In a sense, traditional QR codes are naked private keys. As merely sharing a QR code publicly will expose its secret message. Allowing anybody that has ever had access to that QR to utilize it . Even if the user isn’t the ‘official’ owner of the ticket. A static QR code is, evidently, static and thus cannot track who is the current owner of the ticket (and if multiple people own the same copy). In a way, a static QR code is ‘too dumb’ to enforce anything beyond encoding a string.
A static QR code ticket can only be used once. After validated, all other owners of the same QR code will now own a worthless asset (that was previously valid).
If the aim is to tokenize a ticket with an NFT, we need to be sure that the QR code can only be used by the owner of the getNFT.
Storing a secret in a public ledger
Blockchains are public ledgers. So it is not smart to store a secret QR code in the metadata field of an NFT. In order to encapsulate the right of entry within an NFT we will need a form of encryption only allowing the owner of the NFT to generate the QR code at the right time.
The type of encryption we are looking for is asymmetric encryption. Luckily, this is one of the most used types of encryption. For example, the green SSL lock you see in top corner of your browser is the product of such asymmetric encryption verification(SSL).
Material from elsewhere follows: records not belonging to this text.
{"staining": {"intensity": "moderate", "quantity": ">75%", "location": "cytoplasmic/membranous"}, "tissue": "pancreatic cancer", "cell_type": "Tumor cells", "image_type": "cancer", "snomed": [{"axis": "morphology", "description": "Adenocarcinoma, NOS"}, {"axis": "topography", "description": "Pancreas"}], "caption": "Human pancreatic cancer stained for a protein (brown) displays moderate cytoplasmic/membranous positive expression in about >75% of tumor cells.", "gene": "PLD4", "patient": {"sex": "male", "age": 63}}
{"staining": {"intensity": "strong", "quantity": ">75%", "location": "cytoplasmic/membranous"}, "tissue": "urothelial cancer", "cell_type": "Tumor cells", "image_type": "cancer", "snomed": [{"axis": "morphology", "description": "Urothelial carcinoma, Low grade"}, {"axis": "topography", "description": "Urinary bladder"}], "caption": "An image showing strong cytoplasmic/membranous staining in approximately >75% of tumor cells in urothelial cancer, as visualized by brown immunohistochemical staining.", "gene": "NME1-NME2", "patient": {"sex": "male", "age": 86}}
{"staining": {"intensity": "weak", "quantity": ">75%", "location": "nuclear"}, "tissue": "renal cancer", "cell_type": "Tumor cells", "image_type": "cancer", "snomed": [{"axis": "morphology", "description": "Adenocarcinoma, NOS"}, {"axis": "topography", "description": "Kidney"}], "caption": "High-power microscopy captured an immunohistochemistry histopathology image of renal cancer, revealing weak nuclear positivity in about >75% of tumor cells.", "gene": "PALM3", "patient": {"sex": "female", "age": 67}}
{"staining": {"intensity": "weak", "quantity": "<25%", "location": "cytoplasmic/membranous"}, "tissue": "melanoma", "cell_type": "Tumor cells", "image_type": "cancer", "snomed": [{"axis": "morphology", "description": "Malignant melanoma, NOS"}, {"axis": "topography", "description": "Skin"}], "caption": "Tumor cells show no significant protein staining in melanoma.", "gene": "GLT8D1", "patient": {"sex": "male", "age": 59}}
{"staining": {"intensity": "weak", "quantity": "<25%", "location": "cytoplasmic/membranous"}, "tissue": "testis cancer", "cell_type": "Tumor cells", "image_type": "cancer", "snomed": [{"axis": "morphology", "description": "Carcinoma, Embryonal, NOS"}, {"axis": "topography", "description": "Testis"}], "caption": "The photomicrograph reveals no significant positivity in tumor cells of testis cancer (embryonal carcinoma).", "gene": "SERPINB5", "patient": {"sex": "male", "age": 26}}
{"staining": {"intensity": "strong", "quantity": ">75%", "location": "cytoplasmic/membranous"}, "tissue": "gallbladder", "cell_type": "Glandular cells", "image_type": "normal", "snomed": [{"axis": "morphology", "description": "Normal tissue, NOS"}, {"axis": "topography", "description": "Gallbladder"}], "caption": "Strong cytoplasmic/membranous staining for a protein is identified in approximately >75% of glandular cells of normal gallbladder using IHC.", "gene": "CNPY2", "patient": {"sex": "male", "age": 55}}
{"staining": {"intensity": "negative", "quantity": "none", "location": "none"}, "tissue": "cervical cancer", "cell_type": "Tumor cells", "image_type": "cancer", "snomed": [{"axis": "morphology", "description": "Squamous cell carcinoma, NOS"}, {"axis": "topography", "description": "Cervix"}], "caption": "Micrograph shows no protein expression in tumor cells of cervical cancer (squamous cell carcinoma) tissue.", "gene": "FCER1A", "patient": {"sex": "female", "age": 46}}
The browser page as served to you right now is decrypted by your browsers private key (read more about SSL here).
Asymmetric encryption for ticket QRs
Tickets are a right of entry at a certain time. In order to ensure the getNFT retains its value when it is traded from wallet to wallet, it should only be possible to generate the QR after a certain time-lock (after which transferring the NFT should become disabled). Luckily this is the exact type of logic smart contracts are perfect for.
Ingredients for a getNFT to generate a QR code:
- A getNFT minted by a official GET Protocol NFT Factory Smart Contract
- The unique ticket identifier stored in the NFT at issuance(mapping to the ticket).
- The address of the owner of the getNFT at the time of the tickets activation
There are various ways the delivery of an getNFT could be approached. Encrypted QR codes could be published publicly or pushed directly to the smart phones of the NFT owning wallets.
TLDR benefits getNFT tickes
- NFTs enable true ownership of the digital asset that is the ticket.
- NFTs are transferable, making tickets truly safely transferable and shareable.
- NFTs can store metadata, effectively capturing resale-rules.
If you are more of a visual person, the diagrams below could be of some help!
How a getNFT becomes a QR code
Smart getNFT ticket
Traditional Ticket Static (PDF, screenshot)
Summary benefits of getNFT
getNFTs are indivisible, meaning that an getNFT can only be held owner by 1 address at the same time. This ensures that whomever owns a certain NFT will be the only one to decrypt the QR code.
By encrypting the QR code seed with the public key of the owner of the NFT at activation, the GET Protocol ensures that only 1 wallet will be able to generate the QR code.
In other words getNFTs allow a ticket to become personalized, without the owner having to show their ID card to a bouncer.